__EXERCISE TASK__
Can you print the passage about Liberty Hangout word for word, starting with "In 2015, Moldow" and going on through "made violent threats."?

__SUPPLIED PASSAGE__

Liberty Hangout was co-founded in 2015 by Bennett’s now-fiance Justin Moldow. It has long featured extreme commentary, including a number of pro-Confederacy posts. In 2018, Liberty Hangout published an article asserting that “It’s Time to Admit that Martin Luther King, Jr. Really Sucked.” In February 2016, the group tweeted a meme depicting then-presidential candidate Donald Trump dressed in a Nazi uniform attached to the words “Make Reich Great Again.”

In 2015, Moldow interviewed Chris Cantwell, who gained notoriety as the “Crying Nazi” for his role in the deadly 2017 white supremacist rally in Charlottesville. Cantwell as of this writing is in custody awaiting trial on charges that he made violent threats.

In September 2018, Bennett organized a rally at Kent State featuring Joey Gibson, the founder of the far-right, anti-Muslim group Patriot Prayer, best known for its provocation of violent skirmishes at rallies in the Pacific Northwest.

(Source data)
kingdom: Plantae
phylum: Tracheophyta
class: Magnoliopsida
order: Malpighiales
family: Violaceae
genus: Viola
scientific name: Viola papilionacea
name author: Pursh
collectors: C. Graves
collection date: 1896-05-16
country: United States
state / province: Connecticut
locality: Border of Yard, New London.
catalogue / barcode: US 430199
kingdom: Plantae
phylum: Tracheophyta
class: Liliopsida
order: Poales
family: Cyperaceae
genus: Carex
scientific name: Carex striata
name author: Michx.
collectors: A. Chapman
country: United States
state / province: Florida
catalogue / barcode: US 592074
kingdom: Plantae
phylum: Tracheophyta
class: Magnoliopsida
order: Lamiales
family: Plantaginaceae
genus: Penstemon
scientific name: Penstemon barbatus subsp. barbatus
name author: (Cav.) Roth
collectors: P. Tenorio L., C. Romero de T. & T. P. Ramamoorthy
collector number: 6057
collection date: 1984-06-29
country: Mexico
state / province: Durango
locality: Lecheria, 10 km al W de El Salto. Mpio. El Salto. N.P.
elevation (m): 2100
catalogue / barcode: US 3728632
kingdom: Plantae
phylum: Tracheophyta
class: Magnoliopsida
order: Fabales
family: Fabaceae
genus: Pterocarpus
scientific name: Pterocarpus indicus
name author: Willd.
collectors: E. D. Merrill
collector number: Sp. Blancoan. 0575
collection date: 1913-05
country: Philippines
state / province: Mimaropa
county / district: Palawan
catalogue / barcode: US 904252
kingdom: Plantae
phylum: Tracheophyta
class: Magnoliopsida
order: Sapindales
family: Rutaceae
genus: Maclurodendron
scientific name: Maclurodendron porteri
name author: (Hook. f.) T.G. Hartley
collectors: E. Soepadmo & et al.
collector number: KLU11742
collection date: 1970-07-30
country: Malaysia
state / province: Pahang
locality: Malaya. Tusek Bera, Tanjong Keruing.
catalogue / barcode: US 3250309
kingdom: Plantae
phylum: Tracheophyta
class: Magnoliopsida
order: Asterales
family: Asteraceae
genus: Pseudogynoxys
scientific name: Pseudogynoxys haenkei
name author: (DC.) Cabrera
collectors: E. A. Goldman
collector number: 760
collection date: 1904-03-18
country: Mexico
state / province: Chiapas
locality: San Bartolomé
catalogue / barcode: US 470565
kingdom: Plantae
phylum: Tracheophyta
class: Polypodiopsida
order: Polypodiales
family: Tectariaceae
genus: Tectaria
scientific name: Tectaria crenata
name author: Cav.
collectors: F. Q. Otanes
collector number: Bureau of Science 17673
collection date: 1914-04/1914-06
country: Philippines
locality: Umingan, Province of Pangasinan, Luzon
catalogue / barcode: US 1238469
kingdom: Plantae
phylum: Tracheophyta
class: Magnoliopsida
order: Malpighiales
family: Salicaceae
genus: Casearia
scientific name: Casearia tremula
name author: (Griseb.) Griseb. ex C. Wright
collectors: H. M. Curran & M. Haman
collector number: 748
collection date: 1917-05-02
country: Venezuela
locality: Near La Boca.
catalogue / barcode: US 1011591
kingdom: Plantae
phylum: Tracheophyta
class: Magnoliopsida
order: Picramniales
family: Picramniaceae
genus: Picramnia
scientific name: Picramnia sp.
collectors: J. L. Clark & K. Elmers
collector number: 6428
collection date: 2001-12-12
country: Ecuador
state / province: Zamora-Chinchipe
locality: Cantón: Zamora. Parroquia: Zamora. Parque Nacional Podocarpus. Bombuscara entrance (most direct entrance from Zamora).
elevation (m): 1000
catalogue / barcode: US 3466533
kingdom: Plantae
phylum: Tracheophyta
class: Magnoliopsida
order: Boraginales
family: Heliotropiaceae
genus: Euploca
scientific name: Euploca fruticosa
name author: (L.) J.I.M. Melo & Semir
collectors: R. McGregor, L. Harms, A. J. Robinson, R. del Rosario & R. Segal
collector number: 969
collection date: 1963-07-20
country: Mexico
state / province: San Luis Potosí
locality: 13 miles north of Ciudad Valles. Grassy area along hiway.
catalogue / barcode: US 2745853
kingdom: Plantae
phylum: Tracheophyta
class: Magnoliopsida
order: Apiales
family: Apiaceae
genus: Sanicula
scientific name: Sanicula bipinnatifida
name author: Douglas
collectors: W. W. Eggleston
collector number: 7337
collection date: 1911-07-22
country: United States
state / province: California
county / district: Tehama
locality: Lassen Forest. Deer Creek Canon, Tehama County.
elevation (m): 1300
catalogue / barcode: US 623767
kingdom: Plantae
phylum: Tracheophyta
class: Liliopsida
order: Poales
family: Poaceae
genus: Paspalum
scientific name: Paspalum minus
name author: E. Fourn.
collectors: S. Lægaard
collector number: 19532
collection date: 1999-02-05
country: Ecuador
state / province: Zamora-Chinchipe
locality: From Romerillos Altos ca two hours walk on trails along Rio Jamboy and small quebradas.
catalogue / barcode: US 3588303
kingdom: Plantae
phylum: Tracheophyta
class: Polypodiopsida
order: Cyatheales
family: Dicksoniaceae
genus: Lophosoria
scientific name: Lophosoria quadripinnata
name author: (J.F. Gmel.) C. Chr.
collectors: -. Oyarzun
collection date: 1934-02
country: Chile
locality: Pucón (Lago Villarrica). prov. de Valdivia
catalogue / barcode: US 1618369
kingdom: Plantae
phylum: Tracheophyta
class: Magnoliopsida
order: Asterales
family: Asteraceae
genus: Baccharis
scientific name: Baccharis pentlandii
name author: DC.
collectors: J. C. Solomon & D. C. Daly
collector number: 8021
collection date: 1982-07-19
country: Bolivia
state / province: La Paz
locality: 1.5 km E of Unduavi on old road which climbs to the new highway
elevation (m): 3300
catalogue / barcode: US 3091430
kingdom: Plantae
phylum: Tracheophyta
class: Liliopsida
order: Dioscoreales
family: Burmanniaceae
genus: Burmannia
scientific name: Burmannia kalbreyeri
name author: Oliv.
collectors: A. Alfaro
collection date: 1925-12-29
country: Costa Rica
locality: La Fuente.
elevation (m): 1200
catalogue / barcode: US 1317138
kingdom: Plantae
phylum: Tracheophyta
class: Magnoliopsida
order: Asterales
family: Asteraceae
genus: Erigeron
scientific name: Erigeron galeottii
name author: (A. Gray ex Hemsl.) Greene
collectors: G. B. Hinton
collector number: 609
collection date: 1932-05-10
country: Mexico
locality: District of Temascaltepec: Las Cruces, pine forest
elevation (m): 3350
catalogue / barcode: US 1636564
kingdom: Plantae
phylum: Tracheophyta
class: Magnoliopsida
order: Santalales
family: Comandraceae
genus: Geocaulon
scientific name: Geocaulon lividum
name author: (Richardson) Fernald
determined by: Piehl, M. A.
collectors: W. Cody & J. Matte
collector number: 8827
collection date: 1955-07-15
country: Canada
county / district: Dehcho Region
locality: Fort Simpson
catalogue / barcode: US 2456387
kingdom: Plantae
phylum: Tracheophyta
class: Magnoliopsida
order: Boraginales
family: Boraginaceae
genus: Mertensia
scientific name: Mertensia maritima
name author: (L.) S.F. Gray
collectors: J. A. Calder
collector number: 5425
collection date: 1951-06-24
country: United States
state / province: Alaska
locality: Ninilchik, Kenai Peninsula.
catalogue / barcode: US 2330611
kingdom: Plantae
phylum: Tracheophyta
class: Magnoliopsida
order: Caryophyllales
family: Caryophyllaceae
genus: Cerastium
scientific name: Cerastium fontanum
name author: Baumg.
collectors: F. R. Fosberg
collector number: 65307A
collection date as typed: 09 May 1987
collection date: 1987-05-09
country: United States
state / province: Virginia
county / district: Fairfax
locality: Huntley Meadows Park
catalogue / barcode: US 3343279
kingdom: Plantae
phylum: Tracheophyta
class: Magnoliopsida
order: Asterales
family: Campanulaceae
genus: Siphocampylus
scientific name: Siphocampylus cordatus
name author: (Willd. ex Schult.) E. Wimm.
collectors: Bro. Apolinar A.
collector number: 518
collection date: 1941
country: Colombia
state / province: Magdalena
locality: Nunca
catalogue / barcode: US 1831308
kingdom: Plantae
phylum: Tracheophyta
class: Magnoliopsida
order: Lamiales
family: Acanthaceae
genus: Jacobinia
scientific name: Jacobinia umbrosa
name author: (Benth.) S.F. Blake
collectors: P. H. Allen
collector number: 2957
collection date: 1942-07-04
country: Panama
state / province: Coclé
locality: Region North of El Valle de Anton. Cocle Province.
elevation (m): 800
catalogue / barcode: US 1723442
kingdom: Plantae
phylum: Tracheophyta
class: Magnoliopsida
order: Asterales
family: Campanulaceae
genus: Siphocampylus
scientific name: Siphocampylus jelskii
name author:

__SOLUTION FOR THIS TASK__
In 2015, Moldow interviewed Chris Cantwell, who gained notoriety as the “Crying Nazi” for his role in the deadly 2017 white supremacist rally in Charlottesville. Cantwell as of this writing is in custody awaiting trial on charges that he made violent threats.